**Extracted text:**

※

In Depth: Hong Kong’s Strategy to Break Cayman Islands’ Stranglehold on Offshore Funds
Hong Kong’s efforts to lure private equity (PE) and venture capital (VC) funds away from offshore tax havens such as the Cayman Islands and the British Virgin Islands could get a significant boost in November when two new local laws go into effect.
The legislation will allow funds registered elsewhere to relocate their registration and operations to Hong Kong. It marks the latest step in Hong Kong’s strategy to bolster its position as an international asset and wealth management hub, following previous legislation to allow new fund structures and tax incentives for private funds.
The latest changes should make it easier and cheaper for existing funds, especially those that do business in Hong Kong but are domiciled elsewhere, to move their registration to the special administrative region (SAR) instead of having to dissolve and then set up new ones from scratch, thus attracting more fund managers from other locations.
Asia is seen as the world’s fastest-growing region for what’s known as alternative asset management, investments outside the traditional publicly traded classes of stocks, bonds and cash. They include PE, VC, hedge funds, real estate, and infrastructure, and because of their more complex and opaque nature along with less stringent regulation, alternative assets are usually held by wealthy individuals and institutional investors, such as insurance companies and pension funds.

※

**Dataset items:**
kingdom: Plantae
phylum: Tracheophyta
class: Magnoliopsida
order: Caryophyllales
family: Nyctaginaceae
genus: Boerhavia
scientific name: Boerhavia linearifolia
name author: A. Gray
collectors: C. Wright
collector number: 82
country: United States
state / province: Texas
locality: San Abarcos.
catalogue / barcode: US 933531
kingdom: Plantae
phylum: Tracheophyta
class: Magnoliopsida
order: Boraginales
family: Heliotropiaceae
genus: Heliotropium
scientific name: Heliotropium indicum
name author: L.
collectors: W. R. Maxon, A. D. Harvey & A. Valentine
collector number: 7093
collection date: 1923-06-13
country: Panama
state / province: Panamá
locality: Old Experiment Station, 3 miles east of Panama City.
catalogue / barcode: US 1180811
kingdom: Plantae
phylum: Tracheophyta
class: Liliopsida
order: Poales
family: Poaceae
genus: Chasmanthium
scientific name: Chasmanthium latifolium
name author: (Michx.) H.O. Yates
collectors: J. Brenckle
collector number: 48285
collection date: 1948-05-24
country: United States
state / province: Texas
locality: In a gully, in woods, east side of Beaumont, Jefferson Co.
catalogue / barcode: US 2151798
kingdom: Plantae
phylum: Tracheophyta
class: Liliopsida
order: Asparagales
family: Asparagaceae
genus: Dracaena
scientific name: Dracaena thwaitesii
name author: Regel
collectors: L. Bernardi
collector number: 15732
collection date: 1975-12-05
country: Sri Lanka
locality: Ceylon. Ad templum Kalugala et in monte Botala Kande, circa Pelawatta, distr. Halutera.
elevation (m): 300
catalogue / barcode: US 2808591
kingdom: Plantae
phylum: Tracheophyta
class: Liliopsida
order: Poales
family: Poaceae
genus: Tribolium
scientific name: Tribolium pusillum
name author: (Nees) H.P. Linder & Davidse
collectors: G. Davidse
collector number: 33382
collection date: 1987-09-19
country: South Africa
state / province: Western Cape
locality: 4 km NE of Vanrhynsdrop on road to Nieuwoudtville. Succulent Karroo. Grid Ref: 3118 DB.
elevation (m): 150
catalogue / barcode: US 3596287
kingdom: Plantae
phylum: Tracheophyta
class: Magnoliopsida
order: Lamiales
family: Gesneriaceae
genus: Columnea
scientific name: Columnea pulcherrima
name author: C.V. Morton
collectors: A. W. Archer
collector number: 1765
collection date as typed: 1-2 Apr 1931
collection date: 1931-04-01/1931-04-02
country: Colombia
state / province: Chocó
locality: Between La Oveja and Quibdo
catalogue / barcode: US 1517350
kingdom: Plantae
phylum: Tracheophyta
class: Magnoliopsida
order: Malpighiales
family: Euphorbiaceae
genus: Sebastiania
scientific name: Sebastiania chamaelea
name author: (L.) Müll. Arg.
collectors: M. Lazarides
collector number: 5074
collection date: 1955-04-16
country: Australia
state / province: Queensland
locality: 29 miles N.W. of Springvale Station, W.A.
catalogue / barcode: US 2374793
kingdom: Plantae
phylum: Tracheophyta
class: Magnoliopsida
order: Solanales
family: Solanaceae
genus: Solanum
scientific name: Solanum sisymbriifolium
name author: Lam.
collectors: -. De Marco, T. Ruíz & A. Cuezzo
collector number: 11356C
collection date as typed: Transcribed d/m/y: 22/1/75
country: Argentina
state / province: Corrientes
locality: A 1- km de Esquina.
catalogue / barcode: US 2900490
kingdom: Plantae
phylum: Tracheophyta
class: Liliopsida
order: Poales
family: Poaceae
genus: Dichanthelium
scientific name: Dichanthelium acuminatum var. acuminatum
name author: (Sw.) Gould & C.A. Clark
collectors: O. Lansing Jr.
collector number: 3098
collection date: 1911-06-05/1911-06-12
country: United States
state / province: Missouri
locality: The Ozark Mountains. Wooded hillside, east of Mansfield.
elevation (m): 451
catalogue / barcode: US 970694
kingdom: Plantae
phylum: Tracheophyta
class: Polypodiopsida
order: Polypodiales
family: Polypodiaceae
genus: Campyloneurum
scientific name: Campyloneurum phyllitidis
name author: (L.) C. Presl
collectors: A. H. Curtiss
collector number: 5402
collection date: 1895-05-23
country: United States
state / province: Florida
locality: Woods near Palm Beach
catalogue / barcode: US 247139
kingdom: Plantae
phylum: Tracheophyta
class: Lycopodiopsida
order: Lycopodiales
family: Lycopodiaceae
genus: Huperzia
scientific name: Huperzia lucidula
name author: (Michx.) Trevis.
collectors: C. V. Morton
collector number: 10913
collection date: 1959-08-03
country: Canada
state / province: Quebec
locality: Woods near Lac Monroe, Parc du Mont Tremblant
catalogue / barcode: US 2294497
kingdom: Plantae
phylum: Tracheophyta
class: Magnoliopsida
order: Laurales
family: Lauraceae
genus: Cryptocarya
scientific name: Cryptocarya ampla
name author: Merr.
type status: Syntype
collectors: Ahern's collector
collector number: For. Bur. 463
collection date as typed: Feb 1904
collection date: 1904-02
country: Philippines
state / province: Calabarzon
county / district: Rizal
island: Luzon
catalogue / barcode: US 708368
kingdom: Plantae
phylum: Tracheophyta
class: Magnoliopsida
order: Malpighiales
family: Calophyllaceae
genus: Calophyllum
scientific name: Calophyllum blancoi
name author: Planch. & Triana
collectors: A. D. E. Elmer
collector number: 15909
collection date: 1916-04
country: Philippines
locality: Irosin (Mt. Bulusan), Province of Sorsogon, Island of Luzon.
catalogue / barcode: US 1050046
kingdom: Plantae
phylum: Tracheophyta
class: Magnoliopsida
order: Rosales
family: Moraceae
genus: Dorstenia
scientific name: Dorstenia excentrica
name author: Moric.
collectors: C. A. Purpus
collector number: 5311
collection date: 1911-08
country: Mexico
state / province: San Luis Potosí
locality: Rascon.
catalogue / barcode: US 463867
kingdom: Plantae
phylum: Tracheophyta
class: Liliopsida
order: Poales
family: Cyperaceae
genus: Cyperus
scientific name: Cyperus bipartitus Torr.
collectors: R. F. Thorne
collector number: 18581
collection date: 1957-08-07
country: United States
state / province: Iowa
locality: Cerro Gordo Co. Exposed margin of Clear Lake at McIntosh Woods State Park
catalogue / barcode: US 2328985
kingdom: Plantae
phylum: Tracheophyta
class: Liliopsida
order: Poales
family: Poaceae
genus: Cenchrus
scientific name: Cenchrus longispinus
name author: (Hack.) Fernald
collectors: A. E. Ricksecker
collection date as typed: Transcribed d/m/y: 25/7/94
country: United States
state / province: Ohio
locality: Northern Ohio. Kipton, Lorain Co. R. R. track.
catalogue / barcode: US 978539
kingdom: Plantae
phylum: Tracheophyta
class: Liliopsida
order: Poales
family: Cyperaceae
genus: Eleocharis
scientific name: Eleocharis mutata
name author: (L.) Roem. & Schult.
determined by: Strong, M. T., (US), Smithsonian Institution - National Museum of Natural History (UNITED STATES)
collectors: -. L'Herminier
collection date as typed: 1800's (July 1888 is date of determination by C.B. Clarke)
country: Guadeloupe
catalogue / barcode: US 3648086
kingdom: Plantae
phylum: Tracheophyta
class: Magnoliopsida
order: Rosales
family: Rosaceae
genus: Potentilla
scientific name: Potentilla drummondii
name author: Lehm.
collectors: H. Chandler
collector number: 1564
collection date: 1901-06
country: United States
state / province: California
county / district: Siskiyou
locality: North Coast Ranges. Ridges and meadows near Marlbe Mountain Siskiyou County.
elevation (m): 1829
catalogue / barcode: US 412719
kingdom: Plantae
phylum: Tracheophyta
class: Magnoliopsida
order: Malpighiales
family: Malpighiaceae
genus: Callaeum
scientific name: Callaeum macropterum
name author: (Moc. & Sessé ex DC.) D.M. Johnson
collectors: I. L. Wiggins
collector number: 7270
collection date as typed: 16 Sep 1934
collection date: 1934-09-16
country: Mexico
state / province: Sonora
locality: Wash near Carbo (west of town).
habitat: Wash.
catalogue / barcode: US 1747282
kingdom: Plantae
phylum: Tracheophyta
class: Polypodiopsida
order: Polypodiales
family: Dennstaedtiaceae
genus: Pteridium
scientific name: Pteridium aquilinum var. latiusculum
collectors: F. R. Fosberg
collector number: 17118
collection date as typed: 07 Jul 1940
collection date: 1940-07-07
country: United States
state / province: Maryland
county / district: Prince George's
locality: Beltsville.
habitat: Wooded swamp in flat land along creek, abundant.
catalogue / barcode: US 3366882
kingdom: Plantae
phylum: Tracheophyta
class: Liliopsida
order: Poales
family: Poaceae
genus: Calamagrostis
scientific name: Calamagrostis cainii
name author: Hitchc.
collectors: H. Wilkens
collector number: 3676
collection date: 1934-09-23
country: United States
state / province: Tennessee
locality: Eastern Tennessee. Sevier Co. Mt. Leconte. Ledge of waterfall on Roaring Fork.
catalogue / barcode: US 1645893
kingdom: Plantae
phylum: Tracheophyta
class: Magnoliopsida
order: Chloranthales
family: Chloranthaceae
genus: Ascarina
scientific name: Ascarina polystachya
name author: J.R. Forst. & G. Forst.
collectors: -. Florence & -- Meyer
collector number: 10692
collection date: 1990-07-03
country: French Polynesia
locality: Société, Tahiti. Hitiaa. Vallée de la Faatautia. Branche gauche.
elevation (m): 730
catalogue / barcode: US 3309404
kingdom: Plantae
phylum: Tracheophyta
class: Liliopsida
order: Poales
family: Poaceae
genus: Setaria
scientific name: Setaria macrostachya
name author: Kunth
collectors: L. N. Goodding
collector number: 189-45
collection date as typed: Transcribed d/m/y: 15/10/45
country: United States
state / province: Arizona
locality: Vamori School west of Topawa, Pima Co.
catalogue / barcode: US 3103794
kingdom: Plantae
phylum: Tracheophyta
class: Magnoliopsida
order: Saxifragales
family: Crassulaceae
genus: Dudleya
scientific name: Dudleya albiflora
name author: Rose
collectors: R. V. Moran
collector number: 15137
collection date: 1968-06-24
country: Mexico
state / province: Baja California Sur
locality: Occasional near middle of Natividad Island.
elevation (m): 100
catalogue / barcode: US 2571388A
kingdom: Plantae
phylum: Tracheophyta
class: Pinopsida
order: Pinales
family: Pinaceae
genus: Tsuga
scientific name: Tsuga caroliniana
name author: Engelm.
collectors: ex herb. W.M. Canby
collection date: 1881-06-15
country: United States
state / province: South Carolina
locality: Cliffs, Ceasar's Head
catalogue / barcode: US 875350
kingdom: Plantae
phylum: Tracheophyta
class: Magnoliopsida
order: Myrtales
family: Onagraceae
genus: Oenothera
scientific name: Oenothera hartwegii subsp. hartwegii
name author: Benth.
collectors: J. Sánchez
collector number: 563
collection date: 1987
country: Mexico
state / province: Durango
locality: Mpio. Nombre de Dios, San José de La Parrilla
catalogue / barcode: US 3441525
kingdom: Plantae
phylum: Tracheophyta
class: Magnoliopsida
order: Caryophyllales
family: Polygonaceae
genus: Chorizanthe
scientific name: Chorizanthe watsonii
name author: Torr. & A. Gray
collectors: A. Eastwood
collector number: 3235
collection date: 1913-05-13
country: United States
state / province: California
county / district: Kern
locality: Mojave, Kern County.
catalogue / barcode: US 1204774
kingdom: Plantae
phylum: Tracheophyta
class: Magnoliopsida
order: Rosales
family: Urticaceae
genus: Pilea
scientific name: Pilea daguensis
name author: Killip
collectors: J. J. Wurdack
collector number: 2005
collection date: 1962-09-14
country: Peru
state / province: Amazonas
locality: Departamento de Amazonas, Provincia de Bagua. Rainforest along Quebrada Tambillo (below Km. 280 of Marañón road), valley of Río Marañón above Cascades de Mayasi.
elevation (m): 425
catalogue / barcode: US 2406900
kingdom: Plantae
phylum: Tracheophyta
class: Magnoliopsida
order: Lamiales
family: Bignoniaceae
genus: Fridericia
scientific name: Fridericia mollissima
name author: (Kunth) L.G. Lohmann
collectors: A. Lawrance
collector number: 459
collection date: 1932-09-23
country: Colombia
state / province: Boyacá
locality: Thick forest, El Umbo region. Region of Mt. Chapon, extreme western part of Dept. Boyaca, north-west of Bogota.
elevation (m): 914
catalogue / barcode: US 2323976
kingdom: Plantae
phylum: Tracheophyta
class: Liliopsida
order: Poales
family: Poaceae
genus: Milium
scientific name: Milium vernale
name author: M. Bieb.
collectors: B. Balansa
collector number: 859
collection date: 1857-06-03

※

**Work to do:**
Answer these from the article on Hong Kong's offshore fund strategy:
(a) In what month do the two new local laws go into effect?
(b) Which two offshore tax havens does the article name?
(c) What examples of institutional investors does it give?
None of the data is needed here.

**Response to this task:**
(a) November
(b) The Cayman Islands and the British Virgin Islands
(c) Insurance companies and pension funds